Irak / Syrie: la coalition contre l'Etat islamique s'organise

Washington et dix pays arabes se sont engagés jeudi à combattre l'Etat islamique en Irak et en Syrie.

11 sept. 2014, 19:28
"L'objectif est clair: nous affaiblirons et, à terme, détruirons l'EI", a dit Barack Obama.

Le secrétaire d'Etat américain John Kerry a mobilisé jeudi les alliés des Etats-Unis au Moyen-Orient afin de "détruire" les jihadistes de l'Etat islamique (EI) en Irak et en Syrie. Parallèlement, le régime syrien a mis en garde contre des frappes sans son accord.

Barack Obama ayant annoncé que les Etats-Unis étaient prêts à traquer les combattants jihadistes en Syrie, et non plus seulement en Irak, la dimension du conflit a changé. L'annonce a été saluée par l'opposition syrienne, principale bénéficiaire du plan d'action détaillé dans la nuit de mercredi à jeudi par M. Obama.

Cependant, le régime de Bachar al-Assad a prévenu Washington que "toute action sans l'accord du gouvernement syrien serait considérée comme une attaque contre la Syrie". La Russie a également déclaré que des frappes en Syrie sans l'aval de l'ONU constitueraient une "violation grossière" du droit international.

Eradiquer l'EI

Les Etats-Unis ont lancé une offensive diplomatique pour rallier un maximum d'Etats à leur stratégie visant à éradiquer l'EI. John Kerry a ainsi rencontré jeudi à Jeddah, en Arabie saoudite, ses homologues de dix pays arabes et de Turquie pour s'entendre sur sa mise en oeuvre.

"L'objectif est clair: nous affaiblirons et, à terme, détruirons l'EI", a dit Barack Obama, évoquant une "organisation terroriste qui n'a d'autre vision que le massacre de tous ceux qui s'opposent à elle".

Pour mener cette guerre "implacable", "je n'hésiterai pas à agir contre l'EI en Syrie, comme en Irak", a-t-il expliqué.

Pas de troupes au sol

Les avions américains devraient donc effectuer des raids aériens contre les positions de l'EI en Syrie, outre ceux menés en Irak qui se sont révélés déterminants dans la reprise de secteurs aux jihadistes.
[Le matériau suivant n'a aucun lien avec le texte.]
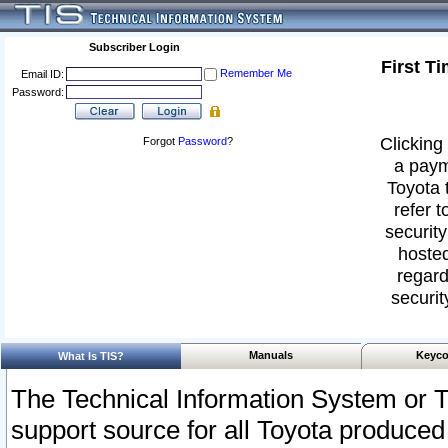
Subscriber Login
First T
Remember Me
Email ID:
Password:
Clicking 
Forgot
Password
?
a paym
Toyota 
refer t
security
hosted
regard
securit
Manuals
Keyco
What Is TIS?
The Technical Information System or T
support source for all Toyota produced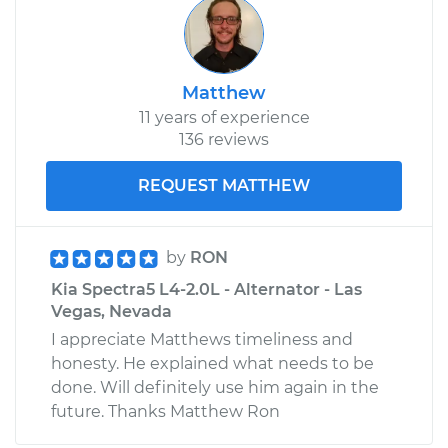
Matthew
11 years of experience
136 reviews
REQUEST MATTHEW
by
RON
Kia Spectra5 L4-2.0L - Alternator - Las
Vegas, Nevada
I appreciate Matthews timeliness and
honesty. He explained what needs to be
done. Will definitely use him again in the
future. Thanks Matthew Ron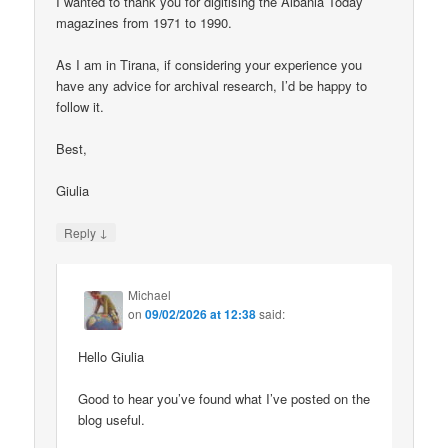
I wanted to thank you for digitising the Albania Today
magazines from 1971 to 1990.
As I am in Tirana, if considering your experience you
have any advice for archival research, I’d be happy to
follow it.
Best,
Giulia
↓
Reply
Michael
on
09/02/2026 at 12:38
said:
Hello Giulia
Good to hear you’ve found what I’ve posted on the
blog useful.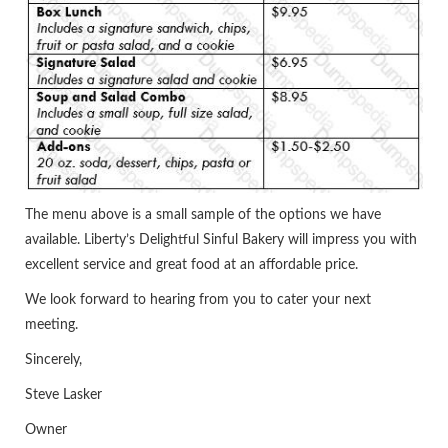
The menu above is a small sample of the options we have
available. Liberty’s Delightful Sinful Bakery will impress you with
excellent service and great food at an affordable price.
We look forward to hearing from you to cater your next
meeting.
Sincerely,
Steve Lasker
Owner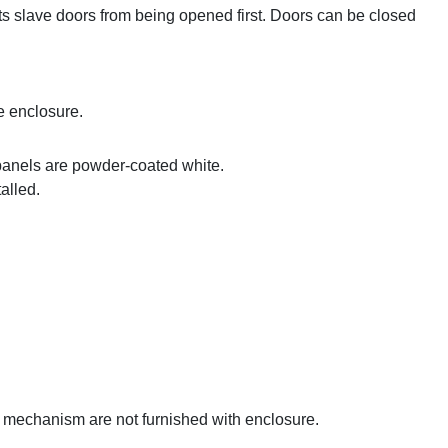
ts slave doors from being opened first. Doors can be closed
e enclosure.
panels are powder-coated white.
alled.
g mechanism are not furnished with enclosure.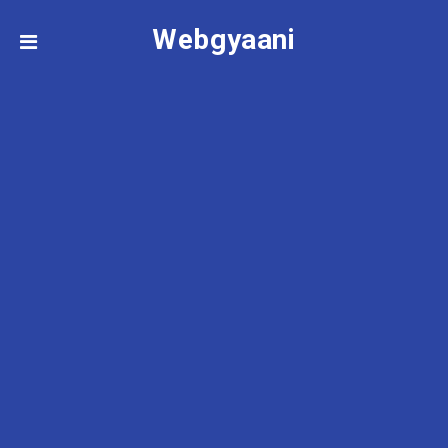
Webgyaani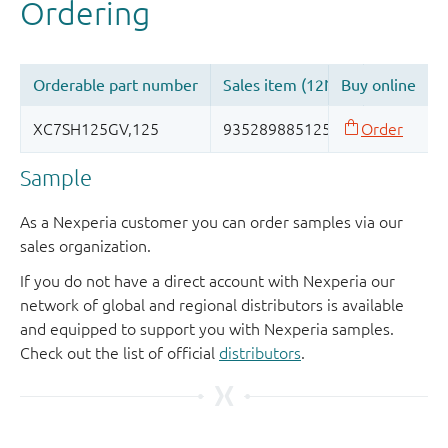
Sample
As a Nexperia customer you can order samples via our
sales organization.
If you do not have a direct account with Nexperia our
network of global and regional distributors is available
and equipped to support you with Nexperia samples.
Check out the list of official
distributors
.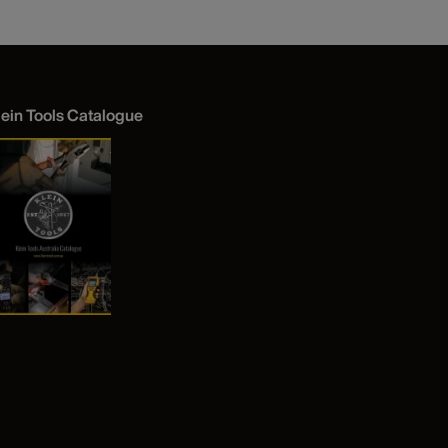
lein Tools Catalogue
L'envoi de troupes de combat au sol reste néanmoins exclu.

Dans le cadre de ce combat, M. Obama s'est engagé à renforcer l'armée irakienne et à accroître l'assistance militaire aux rebelles syriens considérés comme des modérés, qui combattent aussi bien le régime de Damas que les jihadistes de l'EI.

Large coalition

"Avec un nouveau gouvernement irakien en place et à la suite de consultations avec les alliés à l'étranger et avec le Congrès, je peux annoncer que l'Amérique dirigera une coalition large pour annihiler cette menace terroriste", a lancé le président américain.

Cette coalition sera forgée avec les partenaires des Etats-Unis au Moyen-Orient, de plus en plus préoccupés par la montée en puissance de l'EI dans la région. L'Arabie saoudite en est l'élément-clef.

Ce pays ainsi que Bahreïn, les Emirats arabes unis, le Koweït, le Qatar, Oman, l'Egypte, l'Irak, la Jordanie, le Liban et les Etats-Unis ont déclaré jeudi leur engagement de se tenir unis contre la menace de l'EI.

En Occident, la Grande-Bretagne, d'abord rétive à frapper l'EI notamment en Syrie, semblait revenir sur ses positions, le Premier ministre britannique David Cameron déclarant jeudi "n'exclure rien".

Base turque à disposition

Ankara a fait savoir en revanche que la Turquie ne prendrait pas part aux opérations armées au sein de la coalition internationale. Le pays "se concentrera entièrement sur les opérations humanitaires", a précisé une source gouvernementale à l'AFP.

Ce responsable a cependant affirmé que la Turquie pourrait autoriser la coalition à utiliser sa base militaire d'Incirlik, dans le sud du pays, pour des opérations purement logistiques.

Emissaire de l'ONU en Syrie

Le nouvel émissaire de l'ONU pour la Syrie, Staffan de Mistura, a pour sa part affirmé à Damas qu'il fallait affronter les jihadistes tout en favorisant un processus politique pour mettre fin à la guerre civile en Syrie, après sa rencontre avec Bachar al-Assad.

M. de Mistura devait encore rencontrer des opposants syriens de l'intérieur, tolérés par le régime. Ces derniers pourraient lui demander d'organiser de nouvelles négociations à Genève.